#### [Exercise input]

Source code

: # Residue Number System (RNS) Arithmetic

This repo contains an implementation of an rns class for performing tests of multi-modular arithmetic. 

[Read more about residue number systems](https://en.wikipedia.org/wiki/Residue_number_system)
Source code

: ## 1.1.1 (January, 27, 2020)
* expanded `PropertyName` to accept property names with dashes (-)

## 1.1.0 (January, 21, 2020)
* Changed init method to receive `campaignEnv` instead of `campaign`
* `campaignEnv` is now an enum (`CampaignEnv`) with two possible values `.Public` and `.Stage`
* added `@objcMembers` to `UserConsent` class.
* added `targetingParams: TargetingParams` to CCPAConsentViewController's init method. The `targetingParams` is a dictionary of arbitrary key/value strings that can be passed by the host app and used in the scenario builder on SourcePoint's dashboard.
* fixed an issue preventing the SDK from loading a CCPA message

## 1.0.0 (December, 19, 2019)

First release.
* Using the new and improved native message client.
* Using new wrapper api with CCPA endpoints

#### [What you are asked to do]
Search the entries for the string "method" and collect each line that has it.

#### [Written response]
* Changed init method to receive `campaignEnv` instead of `campaign`
* added `targetingParams: TargetingParams` to CCPAConsentViewController's init method. The `targetingParams` is a dictionary of arbitrary key/value strings that can be passed by the host app and used in the scenario builder on SourcePoint's dashboard.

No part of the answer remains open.